Menahazzo puts Hokusai in the context of the modernised Japan of the late Edo period (1603-1868), which ended more or less with the opening up of trade to the West, and the other ukiyo-e artists that rose alongside him. His pupils Hokkei, Hokuba, Shinsai and Gakutei, and his peers Eisen and Utamaro established great success, but the most famous of them, Eisen, always acknowledged that Hokusai represented ‘an absolute point of reference for him in painting’, Menegazzo writes.
Hokusai and his fellows were making art for public spaces and places, but also for private consumption, including the abuna-e – ‘dangerous pictures’ – which were a testament to the liberalised society of the late Edo they illuminated. Often there were coy hints at sexuality such as glimpses of red underwear, red being seen as a provocative colour and forbidden for outer clothing by the sumptuary laws. But they could also be explicit, such as Hokusai’s Dream of the Fisherman’s Wife which, writes Menegazzo, ‘only the consummate skill and wit of the master could render so captivating and devoid of bad taste’.
A flood of Japanese art hit the West following the arrival of the American fleet under Commodore Matthew Perry in 1854 and the trade deal sealed by the Convention of Kanagawa, coincidentally the site of Hokusai’s most famous image.
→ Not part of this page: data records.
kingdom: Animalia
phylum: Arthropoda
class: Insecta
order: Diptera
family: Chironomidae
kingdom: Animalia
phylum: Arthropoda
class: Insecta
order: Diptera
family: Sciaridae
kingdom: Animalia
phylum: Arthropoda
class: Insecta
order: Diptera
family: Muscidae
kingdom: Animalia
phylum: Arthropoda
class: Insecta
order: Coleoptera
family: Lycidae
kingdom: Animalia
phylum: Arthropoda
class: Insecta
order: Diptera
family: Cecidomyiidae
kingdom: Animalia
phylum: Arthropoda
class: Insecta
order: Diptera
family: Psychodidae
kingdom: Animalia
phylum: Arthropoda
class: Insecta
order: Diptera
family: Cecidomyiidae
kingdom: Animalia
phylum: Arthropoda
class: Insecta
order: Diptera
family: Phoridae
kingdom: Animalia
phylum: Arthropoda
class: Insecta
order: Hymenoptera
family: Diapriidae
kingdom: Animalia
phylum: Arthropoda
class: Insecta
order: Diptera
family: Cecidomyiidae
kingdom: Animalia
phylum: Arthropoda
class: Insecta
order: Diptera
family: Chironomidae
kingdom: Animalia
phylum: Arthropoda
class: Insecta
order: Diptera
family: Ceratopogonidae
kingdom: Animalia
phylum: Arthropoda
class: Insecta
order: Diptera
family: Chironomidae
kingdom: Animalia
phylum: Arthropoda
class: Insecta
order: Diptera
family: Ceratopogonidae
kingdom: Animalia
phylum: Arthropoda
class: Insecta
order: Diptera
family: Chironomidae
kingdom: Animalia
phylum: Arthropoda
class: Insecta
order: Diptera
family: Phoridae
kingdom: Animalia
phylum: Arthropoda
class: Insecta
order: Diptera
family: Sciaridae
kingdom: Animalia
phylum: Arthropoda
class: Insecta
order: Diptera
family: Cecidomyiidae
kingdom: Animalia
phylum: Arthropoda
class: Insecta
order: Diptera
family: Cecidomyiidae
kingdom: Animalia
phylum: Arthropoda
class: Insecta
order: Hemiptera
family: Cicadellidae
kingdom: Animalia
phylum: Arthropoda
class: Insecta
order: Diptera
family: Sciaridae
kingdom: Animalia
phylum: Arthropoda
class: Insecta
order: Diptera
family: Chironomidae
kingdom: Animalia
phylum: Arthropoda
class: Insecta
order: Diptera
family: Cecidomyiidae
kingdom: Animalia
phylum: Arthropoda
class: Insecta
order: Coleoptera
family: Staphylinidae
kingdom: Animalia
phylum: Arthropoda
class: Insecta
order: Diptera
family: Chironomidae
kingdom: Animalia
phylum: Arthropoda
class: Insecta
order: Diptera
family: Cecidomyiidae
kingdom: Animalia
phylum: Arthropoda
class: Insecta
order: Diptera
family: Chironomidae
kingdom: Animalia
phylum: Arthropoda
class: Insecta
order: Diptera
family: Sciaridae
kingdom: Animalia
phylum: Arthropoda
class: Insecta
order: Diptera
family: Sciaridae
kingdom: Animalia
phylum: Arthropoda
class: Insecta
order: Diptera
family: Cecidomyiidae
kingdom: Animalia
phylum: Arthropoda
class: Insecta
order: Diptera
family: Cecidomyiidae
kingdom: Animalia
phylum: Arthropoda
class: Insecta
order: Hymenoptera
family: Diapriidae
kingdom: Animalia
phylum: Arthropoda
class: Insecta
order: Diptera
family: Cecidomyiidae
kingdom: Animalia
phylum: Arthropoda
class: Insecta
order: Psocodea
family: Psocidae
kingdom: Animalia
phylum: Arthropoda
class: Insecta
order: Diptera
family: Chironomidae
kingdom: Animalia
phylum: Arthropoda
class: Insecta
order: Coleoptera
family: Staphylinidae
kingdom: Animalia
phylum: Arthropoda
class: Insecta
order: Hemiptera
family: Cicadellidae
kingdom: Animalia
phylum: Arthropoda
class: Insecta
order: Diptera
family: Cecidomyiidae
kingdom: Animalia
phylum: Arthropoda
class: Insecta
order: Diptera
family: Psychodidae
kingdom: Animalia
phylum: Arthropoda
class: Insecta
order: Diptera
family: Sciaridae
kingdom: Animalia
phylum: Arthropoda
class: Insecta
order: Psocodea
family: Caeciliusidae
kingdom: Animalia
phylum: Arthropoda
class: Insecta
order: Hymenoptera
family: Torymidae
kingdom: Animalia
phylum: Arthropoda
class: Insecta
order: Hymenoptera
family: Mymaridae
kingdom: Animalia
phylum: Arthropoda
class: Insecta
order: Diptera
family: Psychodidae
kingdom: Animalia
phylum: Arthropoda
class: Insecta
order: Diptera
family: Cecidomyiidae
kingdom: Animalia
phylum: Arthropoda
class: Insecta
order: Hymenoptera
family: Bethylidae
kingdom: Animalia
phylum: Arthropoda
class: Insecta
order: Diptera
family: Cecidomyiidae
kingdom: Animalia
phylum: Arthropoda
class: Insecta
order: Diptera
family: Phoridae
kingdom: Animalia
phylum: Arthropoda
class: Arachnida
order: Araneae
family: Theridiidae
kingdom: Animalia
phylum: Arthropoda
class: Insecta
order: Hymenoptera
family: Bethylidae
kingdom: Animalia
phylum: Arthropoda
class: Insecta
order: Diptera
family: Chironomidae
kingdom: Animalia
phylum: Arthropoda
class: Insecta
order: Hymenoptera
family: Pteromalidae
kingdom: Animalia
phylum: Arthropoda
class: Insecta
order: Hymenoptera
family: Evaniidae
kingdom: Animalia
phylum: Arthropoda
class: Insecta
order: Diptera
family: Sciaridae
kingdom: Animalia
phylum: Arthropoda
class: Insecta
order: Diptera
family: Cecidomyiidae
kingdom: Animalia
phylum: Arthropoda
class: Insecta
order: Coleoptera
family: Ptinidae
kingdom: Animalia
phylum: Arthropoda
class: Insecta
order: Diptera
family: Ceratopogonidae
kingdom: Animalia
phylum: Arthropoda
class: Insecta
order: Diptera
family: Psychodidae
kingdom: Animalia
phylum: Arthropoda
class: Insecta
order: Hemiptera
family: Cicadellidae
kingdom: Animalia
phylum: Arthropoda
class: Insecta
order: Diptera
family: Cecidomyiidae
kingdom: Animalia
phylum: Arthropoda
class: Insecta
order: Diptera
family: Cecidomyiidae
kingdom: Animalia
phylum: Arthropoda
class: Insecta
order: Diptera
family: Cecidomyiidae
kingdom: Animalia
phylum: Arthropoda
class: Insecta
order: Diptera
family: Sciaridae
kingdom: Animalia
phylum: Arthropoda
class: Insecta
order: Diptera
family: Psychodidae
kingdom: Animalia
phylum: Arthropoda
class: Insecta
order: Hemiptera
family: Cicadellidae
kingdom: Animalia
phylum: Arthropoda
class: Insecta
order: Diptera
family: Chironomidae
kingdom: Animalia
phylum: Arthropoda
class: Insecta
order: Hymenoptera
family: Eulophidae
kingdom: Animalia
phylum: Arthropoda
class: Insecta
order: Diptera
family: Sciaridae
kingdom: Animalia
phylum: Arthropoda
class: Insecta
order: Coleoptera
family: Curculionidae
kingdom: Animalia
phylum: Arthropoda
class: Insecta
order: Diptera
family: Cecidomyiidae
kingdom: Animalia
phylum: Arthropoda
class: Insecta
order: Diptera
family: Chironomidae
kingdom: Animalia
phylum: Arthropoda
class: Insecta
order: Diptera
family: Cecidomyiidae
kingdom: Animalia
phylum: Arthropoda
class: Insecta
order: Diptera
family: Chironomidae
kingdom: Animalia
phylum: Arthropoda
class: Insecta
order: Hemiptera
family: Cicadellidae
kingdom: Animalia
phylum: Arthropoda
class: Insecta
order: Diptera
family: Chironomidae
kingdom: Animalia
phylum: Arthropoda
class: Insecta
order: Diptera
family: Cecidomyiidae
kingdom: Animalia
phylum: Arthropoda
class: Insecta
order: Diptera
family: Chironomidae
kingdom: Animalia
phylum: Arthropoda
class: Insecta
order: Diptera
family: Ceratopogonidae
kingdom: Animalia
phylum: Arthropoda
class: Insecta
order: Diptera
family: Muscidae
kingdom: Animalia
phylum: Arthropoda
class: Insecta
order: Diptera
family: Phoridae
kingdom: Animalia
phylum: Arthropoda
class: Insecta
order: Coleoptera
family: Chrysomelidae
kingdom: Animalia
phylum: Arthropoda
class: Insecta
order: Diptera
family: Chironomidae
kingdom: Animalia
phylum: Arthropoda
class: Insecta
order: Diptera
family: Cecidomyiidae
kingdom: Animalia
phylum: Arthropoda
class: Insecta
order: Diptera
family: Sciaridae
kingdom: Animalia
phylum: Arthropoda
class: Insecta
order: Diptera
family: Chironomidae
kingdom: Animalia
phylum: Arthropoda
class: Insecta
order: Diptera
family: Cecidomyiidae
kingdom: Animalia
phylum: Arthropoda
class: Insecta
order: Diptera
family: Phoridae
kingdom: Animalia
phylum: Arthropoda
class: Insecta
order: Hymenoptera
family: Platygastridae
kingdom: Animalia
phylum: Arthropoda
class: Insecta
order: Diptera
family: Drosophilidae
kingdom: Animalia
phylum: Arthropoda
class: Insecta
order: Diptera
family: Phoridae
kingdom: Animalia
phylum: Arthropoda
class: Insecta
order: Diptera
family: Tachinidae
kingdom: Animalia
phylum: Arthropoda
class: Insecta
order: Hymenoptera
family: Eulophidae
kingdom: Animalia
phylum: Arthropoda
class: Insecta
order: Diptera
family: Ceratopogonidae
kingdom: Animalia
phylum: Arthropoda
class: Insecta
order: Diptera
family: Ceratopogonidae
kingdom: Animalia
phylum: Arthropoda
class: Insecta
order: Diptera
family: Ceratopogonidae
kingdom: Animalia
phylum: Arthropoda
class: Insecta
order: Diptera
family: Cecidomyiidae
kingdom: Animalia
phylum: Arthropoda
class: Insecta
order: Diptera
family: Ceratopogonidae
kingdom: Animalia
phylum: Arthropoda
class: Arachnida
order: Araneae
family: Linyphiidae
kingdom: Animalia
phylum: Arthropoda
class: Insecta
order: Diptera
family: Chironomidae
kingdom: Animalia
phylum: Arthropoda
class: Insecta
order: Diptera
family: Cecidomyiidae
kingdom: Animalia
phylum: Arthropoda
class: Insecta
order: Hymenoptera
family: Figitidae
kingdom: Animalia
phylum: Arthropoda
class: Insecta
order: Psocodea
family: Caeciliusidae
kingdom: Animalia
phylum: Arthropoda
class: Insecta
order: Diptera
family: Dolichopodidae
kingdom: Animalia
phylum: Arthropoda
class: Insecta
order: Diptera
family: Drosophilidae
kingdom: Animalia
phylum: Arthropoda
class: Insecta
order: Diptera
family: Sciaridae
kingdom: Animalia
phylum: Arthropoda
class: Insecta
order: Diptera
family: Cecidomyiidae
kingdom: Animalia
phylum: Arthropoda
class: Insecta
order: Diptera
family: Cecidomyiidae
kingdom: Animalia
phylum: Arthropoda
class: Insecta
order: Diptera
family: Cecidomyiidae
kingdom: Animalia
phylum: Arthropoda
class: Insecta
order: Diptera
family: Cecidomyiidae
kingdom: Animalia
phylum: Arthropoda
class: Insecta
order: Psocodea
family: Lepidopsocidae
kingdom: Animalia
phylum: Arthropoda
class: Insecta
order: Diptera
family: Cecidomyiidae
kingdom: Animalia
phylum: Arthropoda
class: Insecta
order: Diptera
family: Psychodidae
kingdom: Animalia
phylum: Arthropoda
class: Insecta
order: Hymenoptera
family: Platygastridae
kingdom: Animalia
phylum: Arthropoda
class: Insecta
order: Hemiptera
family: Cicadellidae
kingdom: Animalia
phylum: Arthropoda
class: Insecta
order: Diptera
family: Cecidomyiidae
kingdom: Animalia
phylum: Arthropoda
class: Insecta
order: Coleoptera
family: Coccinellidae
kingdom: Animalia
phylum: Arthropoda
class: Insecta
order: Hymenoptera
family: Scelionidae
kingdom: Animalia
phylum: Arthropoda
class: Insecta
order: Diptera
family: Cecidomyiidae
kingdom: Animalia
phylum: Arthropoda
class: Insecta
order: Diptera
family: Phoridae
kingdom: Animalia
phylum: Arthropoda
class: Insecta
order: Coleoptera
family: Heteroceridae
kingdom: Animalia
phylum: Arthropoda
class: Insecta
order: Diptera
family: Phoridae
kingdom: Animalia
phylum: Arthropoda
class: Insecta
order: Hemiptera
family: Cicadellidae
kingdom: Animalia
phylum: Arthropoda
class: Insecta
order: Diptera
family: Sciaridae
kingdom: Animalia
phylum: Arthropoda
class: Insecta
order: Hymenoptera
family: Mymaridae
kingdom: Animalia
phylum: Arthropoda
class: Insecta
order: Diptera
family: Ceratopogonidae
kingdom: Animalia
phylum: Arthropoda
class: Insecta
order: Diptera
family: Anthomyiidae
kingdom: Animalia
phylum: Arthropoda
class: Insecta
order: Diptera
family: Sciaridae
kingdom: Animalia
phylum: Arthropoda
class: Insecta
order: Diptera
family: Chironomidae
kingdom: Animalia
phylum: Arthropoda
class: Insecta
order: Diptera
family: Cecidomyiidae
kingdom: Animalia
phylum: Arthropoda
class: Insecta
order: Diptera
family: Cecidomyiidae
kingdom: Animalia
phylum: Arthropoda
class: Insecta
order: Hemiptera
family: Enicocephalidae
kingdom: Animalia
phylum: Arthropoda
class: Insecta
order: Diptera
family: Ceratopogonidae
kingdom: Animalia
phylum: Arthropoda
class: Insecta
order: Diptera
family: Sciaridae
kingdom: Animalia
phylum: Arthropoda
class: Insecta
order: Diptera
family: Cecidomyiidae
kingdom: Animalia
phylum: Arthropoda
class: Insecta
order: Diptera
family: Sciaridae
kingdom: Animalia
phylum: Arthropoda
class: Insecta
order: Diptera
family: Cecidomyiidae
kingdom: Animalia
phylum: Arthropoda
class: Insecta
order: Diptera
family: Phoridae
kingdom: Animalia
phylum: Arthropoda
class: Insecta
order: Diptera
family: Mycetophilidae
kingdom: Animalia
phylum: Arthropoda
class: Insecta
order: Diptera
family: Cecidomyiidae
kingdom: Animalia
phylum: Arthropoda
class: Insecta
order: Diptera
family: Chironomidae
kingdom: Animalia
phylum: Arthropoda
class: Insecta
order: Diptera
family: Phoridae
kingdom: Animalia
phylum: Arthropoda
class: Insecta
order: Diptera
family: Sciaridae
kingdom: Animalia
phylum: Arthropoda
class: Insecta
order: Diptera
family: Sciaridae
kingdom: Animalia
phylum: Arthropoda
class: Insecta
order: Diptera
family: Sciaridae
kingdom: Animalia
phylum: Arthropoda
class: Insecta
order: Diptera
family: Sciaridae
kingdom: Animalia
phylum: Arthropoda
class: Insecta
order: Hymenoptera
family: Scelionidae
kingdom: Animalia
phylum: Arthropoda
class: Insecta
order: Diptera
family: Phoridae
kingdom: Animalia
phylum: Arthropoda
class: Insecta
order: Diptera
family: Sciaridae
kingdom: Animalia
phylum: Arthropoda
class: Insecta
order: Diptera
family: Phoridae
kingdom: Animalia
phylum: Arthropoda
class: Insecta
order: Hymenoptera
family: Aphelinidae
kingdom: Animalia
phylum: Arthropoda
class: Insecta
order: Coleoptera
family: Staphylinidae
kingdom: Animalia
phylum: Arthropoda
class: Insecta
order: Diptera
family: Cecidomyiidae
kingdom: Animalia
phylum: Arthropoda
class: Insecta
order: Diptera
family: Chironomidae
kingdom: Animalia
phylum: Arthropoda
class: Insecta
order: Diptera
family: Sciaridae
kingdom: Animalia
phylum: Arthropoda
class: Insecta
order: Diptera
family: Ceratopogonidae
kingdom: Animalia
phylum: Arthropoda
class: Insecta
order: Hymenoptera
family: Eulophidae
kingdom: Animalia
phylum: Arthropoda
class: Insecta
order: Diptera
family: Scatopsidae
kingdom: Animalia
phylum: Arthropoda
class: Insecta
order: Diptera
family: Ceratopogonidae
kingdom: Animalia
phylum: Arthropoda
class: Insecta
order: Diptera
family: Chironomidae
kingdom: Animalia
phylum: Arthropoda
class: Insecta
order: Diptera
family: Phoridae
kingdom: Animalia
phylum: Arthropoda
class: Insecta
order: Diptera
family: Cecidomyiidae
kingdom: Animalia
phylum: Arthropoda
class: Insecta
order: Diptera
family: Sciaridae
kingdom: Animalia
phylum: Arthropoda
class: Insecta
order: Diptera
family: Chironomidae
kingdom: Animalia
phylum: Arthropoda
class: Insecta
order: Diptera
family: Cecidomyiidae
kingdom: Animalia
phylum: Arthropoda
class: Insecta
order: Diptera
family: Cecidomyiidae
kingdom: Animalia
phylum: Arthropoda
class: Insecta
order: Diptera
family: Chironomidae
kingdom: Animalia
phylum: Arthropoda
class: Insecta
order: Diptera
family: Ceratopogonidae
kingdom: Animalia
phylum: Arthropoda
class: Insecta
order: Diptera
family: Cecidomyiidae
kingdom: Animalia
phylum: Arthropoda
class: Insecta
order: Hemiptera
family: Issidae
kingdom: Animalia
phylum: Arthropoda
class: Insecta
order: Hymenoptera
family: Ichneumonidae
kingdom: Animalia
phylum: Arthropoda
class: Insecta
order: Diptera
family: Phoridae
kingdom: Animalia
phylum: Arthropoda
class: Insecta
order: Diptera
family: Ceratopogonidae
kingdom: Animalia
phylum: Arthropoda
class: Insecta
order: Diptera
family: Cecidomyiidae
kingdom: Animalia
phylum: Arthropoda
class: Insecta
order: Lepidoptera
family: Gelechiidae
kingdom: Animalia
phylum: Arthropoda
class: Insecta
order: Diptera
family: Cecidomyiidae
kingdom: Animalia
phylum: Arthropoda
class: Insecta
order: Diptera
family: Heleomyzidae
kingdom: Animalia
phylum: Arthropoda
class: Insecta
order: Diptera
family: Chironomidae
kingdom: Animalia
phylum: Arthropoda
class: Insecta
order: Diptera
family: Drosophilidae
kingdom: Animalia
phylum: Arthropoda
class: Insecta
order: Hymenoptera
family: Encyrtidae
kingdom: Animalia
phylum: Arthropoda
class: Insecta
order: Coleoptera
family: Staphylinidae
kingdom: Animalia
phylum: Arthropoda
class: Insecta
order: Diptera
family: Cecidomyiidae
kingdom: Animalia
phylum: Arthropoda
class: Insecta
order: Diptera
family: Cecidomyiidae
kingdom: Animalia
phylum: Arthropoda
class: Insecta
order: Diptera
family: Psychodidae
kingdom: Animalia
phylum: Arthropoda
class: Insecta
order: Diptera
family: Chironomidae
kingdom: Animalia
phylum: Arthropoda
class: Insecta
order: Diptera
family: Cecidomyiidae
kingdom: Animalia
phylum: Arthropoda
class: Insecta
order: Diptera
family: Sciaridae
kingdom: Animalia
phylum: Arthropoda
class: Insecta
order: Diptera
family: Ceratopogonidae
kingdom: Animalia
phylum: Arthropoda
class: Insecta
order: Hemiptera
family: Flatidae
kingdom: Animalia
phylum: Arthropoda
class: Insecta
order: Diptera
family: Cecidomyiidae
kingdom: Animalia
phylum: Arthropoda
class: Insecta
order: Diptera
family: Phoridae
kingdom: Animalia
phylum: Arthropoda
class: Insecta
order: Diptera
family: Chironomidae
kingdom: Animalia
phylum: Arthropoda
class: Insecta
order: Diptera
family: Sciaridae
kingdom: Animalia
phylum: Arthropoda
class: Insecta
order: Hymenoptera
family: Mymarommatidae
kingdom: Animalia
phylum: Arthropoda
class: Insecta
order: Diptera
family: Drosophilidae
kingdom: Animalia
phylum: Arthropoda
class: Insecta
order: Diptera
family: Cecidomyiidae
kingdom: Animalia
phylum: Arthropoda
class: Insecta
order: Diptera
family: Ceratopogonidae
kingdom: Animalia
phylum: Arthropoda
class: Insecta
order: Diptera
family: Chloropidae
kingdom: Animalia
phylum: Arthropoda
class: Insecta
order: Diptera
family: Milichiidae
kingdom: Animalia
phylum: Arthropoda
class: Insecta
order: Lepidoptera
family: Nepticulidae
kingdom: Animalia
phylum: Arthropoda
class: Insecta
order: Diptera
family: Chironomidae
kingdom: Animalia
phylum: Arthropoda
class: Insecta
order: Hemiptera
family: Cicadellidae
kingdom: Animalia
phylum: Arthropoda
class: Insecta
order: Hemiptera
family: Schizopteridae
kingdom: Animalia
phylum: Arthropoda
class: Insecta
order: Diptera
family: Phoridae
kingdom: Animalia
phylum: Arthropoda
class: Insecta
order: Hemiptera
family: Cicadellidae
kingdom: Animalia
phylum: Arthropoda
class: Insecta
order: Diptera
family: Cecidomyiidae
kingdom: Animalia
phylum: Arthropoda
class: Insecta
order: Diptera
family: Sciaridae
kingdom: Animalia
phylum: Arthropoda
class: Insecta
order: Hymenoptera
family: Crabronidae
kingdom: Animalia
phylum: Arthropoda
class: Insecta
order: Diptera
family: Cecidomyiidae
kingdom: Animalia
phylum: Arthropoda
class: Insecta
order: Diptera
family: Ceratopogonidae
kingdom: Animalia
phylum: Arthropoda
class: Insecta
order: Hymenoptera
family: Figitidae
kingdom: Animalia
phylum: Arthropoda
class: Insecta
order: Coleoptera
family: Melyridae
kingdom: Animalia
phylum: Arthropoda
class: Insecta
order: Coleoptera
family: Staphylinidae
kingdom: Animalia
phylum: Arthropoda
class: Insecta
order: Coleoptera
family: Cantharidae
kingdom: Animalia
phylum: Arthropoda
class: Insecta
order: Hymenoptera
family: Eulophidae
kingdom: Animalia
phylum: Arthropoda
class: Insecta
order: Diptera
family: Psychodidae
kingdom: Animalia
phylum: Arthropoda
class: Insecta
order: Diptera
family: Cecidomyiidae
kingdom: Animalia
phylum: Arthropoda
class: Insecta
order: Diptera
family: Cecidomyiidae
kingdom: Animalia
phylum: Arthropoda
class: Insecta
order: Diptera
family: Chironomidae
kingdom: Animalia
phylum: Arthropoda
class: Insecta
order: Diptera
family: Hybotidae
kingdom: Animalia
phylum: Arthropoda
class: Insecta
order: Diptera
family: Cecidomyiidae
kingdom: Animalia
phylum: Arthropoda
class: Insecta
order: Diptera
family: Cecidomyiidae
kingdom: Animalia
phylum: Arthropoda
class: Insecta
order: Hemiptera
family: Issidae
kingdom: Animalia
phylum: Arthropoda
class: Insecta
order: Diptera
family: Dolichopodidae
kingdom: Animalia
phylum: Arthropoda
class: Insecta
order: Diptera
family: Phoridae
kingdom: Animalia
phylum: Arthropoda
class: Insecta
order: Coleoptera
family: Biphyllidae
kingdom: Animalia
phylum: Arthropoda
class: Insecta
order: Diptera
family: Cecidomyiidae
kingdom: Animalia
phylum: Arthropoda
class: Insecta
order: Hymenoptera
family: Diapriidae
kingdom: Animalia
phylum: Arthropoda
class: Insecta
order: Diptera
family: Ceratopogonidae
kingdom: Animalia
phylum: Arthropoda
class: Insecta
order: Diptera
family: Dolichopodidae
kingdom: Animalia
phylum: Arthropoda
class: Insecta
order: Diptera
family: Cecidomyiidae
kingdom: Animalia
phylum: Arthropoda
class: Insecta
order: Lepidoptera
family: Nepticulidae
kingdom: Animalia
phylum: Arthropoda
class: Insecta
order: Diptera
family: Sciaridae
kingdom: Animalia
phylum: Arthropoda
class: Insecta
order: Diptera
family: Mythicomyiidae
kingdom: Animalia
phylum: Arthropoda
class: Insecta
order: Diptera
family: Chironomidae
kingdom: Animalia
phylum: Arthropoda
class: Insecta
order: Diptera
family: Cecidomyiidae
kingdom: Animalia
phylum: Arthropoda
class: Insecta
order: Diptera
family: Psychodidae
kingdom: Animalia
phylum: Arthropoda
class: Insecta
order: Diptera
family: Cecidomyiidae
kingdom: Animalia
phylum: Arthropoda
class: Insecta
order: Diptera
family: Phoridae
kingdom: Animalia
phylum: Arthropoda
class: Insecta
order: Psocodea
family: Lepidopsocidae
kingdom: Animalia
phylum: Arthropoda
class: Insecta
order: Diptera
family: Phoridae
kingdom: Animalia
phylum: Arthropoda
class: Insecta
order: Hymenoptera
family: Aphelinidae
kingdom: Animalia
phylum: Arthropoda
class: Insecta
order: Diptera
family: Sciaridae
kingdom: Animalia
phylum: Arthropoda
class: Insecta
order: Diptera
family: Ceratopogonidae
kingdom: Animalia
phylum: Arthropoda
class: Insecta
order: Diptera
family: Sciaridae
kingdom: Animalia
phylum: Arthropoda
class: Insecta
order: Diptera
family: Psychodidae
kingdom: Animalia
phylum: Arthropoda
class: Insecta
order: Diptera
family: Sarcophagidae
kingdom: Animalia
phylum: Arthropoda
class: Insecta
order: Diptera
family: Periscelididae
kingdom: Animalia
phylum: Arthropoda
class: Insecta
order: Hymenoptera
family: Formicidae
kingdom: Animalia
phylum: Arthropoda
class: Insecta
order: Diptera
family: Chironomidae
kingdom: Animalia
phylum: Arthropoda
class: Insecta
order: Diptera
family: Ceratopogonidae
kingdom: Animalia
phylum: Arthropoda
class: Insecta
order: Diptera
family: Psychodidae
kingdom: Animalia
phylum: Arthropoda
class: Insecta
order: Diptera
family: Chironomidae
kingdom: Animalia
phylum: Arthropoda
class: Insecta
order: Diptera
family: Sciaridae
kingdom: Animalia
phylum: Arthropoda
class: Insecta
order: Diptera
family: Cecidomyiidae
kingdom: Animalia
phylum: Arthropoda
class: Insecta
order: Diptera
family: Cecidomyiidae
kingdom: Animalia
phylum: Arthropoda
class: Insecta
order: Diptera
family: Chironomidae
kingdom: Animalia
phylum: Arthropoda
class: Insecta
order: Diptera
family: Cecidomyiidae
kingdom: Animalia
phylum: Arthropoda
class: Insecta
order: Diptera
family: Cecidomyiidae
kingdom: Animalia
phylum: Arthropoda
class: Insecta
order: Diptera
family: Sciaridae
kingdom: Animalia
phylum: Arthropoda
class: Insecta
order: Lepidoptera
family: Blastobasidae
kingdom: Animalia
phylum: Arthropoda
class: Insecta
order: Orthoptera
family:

It inspired designers and artists across Europe and America in the later nineteenth-century and through the twentieth, with The Wave appearing in Van Gogh’s Starry Night of 1889, and being the image for the cover of Debussy’s La Mer in 1905.
In the Tate Modern’s 2018 exhibition Picasso 1932 – Love, Fame, Tragedy, there is a suggestion that Picasso was inspired by Hokusai’s The Dream of the Fisherman’s Wife, the lascivious tentacles seducing the sleeping woman, to paint the series of reclining nudes of Marie-Thérèse Walter he made at Boisgeloup that year when his own work was becoming more sensual.
The instructions of his Manga – the word means random or impromptu pictures - in which the emphasis was on the simplicity of the fewest possible but perfect lines to tell simple stories were seized on by the Impressionists,
among others, liberating them from existing assumptions about how to draw and paint. It is the basis of the modern genre that borrows the same word, the comics and animations that have created world-wide market worth billions of dollars. It is not too much to claim that modern art begins, at least partly, with Hokusai, and Rosella Menehazzo brings to the current era ‘the art of the Floating World in full bloom’.